Las batallas feroces continuaron y el avance de los aliados contra Alemania y los imperios, incluyendo al turco, se hizo palpable. Finalmente las ofensivas prusianas fueron aniquiladas entregando las armas el 3 de noviembre, como lo habían hecho las fuerzas turcas el 30 de octubre. Por último el Gobierno alemán pidió el armisticio que se firmaría el 11 de noviembre de 1918, huyendo como refugiado a Holanda su emperador Guillermo.

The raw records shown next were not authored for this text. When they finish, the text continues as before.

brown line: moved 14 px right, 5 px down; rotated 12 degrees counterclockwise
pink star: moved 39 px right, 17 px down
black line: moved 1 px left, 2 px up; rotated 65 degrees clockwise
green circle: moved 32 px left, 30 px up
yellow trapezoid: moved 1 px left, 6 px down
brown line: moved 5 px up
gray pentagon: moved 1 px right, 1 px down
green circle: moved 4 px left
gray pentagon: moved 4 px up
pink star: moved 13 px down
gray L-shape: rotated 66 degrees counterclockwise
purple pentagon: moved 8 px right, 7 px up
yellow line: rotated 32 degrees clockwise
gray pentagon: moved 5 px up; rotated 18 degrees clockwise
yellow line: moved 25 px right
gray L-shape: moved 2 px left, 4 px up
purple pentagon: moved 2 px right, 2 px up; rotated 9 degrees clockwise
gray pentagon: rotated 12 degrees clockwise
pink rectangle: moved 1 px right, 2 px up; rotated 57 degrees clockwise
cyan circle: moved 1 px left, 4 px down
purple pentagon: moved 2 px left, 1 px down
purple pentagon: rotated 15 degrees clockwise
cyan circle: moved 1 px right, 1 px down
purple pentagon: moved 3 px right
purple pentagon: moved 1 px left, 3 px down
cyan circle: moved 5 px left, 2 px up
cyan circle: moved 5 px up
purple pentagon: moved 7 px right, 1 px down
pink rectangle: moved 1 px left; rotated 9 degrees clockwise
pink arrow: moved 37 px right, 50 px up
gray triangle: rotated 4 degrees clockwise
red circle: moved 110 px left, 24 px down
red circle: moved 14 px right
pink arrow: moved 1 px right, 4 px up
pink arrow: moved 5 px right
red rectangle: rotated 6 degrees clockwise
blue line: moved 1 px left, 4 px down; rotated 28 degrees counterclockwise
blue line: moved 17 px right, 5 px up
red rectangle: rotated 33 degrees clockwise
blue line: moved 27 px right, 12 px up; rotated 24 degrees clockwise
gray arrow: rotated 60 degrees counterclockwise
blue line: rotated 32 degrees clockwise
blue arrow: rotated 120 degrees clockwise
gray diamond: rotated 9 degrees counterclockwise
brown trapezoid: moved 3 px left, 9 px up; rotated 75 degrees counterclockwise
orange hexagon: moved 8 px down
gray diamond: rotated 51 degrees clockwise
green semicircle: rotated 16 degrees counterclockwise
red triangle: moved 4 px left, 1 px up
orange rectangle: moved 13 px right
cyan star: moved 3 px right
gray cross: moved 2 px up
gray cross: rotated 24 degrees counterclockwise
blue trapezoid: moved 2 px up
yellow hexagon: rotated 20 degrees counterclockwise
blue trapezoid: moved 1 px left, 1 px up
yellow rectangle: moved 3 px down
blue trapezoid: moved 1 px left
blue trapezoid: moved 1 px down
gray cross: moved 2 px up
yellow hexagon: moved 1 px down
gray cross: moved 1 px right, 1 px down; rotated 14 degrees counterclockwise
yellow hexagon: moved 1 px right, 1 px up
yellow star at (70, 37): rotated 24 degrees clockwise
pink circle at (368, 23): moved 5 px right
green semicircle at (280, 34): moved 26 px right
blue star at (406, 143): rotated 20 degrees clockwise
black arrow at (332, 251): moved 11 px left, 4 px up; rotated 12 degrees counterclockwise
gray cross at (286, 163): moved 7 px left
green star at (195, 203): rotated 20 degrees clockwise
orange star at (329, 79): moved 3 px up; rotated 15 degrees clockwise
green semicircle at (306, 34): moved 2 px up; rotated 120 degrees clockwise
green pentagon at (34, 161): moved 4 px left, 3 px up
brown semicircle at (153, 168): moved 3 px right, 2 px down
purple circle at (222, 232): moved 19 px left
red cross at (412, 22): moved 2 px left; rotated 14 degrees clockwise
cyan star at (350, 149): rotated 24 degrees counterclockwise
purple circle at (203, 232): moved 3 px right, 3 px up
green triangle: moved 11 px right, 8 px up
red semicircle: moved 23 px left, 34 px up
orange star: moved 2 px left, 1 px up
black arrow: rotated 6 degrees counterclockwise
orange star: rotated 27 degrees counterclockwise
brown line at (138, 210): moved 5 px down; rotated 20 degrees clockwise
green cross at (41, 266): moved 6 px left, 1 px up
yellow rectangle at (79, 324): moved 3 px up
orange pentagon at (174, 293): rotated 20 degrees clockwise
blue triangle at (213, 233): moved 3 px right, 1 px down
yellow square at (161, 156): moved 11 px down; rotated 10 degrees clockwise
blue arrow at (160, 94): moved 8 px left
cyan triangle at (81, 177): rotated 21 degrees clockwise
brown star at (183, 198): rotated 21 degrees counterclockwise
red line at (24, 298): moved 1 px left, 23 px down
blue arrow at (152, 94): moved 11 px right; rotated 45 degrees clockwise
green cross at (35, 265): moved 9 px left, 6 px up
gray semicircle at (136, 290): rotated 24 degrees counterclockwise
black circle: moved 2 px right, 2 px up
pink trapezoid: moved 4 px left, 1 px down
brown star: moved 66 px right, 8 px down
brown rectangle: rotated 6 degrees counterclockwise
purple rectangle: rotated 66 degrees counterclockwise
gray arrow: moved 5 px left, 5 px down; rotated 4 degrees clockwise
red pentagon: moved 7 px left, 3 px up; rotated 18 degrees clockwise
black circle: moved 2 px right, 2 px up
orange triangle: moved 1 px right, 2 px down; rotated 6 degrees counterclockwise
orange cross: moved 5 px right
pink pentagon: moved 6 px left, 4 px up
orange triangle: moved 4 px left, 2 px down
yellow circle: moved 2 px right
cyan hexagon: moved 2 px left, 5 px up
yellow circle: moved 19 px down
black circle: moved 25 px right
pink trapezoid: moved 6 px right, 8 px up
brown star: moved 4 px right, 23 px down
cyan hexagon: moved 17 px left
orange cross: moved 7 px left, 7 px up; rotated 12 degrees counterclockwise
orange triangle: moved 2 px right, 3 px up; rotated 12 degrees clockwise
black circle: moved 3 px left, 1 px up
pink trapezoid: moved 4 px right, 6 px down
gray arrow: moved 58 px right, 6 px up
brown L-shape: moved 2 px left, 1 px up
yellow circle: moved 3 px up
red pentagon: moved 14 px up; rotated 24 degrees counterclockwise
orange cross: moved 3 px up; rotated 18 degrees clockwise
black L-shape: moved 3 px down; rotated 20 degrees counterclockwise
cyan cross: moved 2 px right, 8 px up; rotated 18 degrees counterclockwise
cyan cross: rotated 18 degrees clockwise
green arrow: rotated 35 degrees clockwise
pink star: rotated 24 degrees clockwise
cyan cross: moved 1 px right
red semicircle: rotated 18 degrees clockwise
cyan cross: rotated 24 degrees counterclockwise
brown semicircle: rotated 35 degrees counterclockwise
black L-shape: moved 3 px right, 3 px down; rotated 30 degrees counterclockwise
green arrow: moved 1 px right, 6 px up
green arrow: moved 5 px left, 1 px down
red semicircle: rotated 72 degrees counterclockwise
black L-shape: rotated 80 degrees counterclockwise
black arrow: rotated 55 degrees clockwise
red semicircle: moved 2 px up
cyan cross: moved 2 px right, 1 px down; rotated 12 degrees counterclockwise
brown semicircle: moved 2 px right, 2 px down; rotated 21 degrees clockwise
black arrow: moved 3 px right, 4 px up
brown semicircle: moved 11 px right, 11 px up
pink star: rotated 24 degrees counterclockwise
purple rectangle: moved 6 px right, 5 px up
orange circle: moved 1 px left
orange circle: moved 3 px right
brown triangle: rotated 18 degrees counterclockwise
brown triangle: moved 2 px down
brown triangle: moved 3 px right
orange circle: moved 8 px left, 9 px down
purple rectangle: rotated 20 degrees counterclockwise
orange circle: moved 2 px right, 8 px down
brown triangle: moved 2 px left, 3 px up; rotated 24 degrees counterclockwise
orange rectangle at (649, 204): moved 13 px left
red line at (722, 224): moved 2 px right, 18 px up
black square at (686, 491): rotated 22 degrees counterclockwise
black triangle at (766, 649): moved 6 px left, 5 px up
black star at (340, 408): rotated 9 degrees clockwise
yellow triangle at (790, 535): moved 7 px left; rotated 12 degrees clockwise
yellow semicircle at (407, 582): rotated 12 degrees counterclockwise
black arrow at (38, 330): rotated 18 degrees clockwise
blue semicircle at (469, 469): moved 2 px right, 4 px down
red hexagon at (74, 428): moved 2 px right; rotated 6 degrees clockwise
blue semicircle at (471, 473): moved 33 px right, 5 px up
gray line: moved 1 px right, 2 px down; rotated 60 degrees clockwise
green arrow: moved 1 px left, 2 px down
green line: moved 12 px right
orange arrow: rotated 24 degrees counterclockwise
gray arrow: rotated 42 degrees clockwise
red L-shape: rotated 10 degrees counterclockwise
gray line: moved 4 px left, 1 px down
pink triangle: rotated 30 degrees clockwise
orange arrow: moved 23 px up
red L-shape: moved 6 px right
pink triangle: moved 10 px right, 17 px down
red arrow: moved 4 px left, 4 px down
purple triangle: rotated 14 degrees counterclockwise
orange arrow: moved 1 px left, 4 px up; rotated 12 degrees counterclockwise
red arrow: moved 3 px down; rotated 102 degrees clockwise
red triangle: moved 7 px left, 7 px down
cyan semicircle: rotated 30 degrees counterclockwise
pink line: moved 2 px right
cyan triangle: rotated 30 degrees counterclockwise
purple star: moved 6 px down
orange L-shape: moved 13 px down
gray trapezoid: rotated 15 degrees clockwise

De los ocho millones de hombres movilizados en total, dos millones resultaron gravemente afectados y de ésta última cifra, se calculan 1,360,000 muertos. De los imperios que tomaron parte, sólo el inglés tuvo mejor suerte, quedando pendiente para los victoriosos el formular algunos mecanismos para que la humanidad ganara una paz más duradera. Con ello en mente en el Tratado de Versalles del 28 de abril de 1919, se sentaron las bases para el nacimiento de una Sociedad de Naciones, que con muchos problemas en el camino, pudo lograr tan solo por 20 años, una relativa paz europea.